Jean-Christophe fit irruption dans la cuisine, de sa démarche tonitruante habituelle et après avoir laissé tomber, à hauteur de genou, sa sacoche et son ordinateur portable. Ce geste synchronisé à la seconde et effectué au millimètre, était un passage obligé entre sa journée de boulot qui s’arrêtait et sa vie privée qui reprenait, une sorte de délivrance de ses préoccupations professionnelles qui pesaient sur ses épaules jusqu’à ce qu’il se débarrasse de ces attributs. Il avait fabriqué lui-même les renforts de sa housse de portable car après un an d’utilisation et environ 250 jours passés à le laisser s’échoir comme une vieille chaussette, les composants de l’ordinateur ainsi que sa chef ne l’entendirent pas ainsi.

 

•-          On ne t’attendait plus, lança Andrea dans un demi-sourire d’humour et de réprobation.

•-          Ouais, j’avais pas envie de vous retrouver, vous tous, en sortant du boulot et je me suis invité à l’apéro chez Dominique.

•-          C’est vrai que toi, tu as le choix entre rentrer à la maison et boire un coup chez un copain.

•-          C’est toi qui voulais des enfants, c’est toi qui les assume ! C’était bien notre contrat moral, non ?

•-          Je sais, mais quand même, parfois j’aimerai avoir ta liberté.

•-           Liberté !liberté ! Il ne faut pas non plus exagérer.

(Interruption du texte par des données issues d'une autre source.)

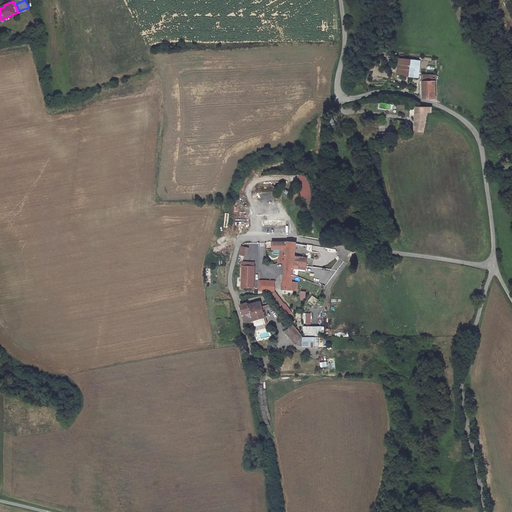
[(401,55),(398,70),(419,74),(422,59),(401,55)]
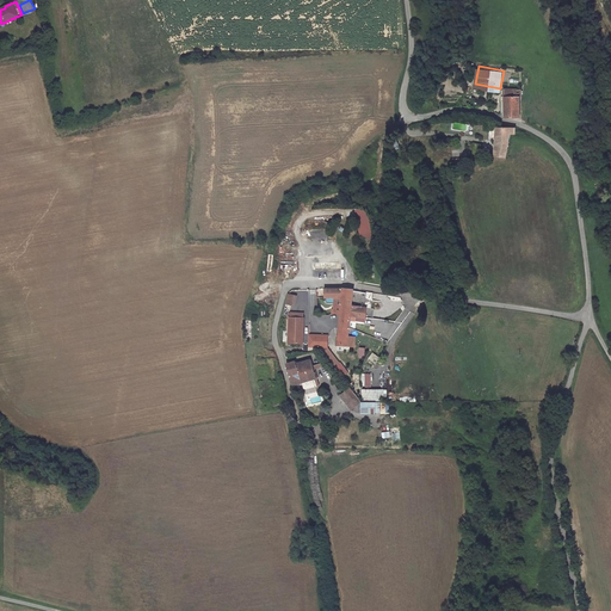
[(522,97),(522,88),(506,87),(505,116),(506,116),(519,117),(519,97),(522,97)]
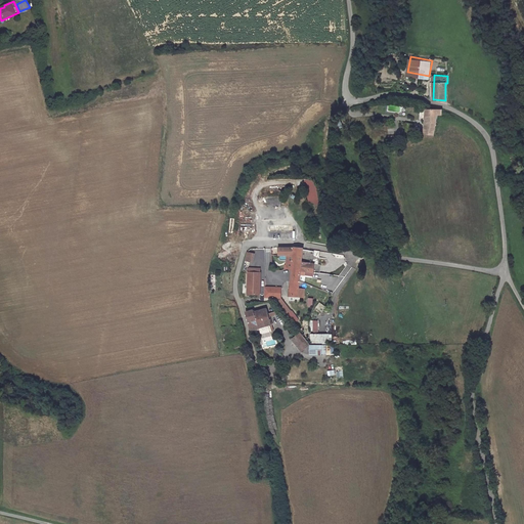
[(425,110),(424,135),(433,136),(437,115),(440,115),(440,110),(425,110)]
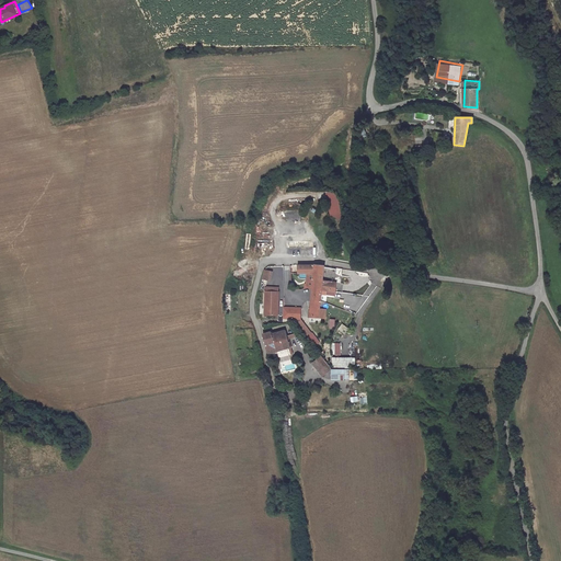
[(328,192),(332,219),(342,217),(338,190),(328,192)]
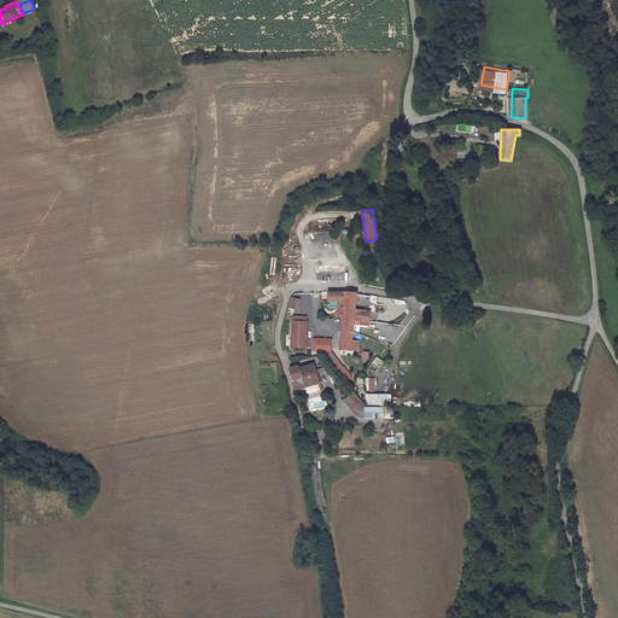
[(355,318),(356,308),(357,293),(348,292),(330,291),(330,298),(347,298),(344,316),(348,316),(355,318)]
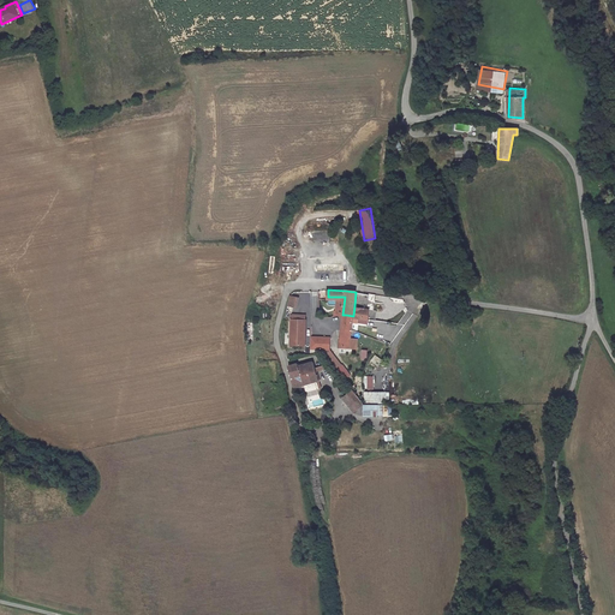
[(298,298),(291,297),(288,306),(297,308),(298,298)]
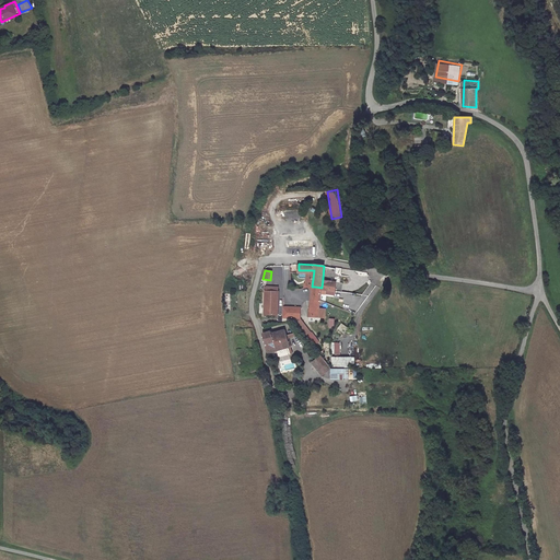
[(343,281),(323,279),(322,288),(327,289),(342,291),(343,281)]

Je ne suis quand même pas du genre à vivre au jour le jour une existence débridée. Je trouve que tu te poses de drôles de questions depuis que tu vas à ton « club ».

•-          …questions que tout être humain devrait se poser.

•-          Tu sais bien que les gemonseniens sont des être humains… à part.

•-          Oui, je le sais dit Andrea d’un souffle, les yeux en l’air, mais l’exception gemonsenienne à bon dos. Elle nous empêche de nous poser des questions sous prétexte que le fameux « cogito » de nos ancêtres puisse nuire à notre bonheur.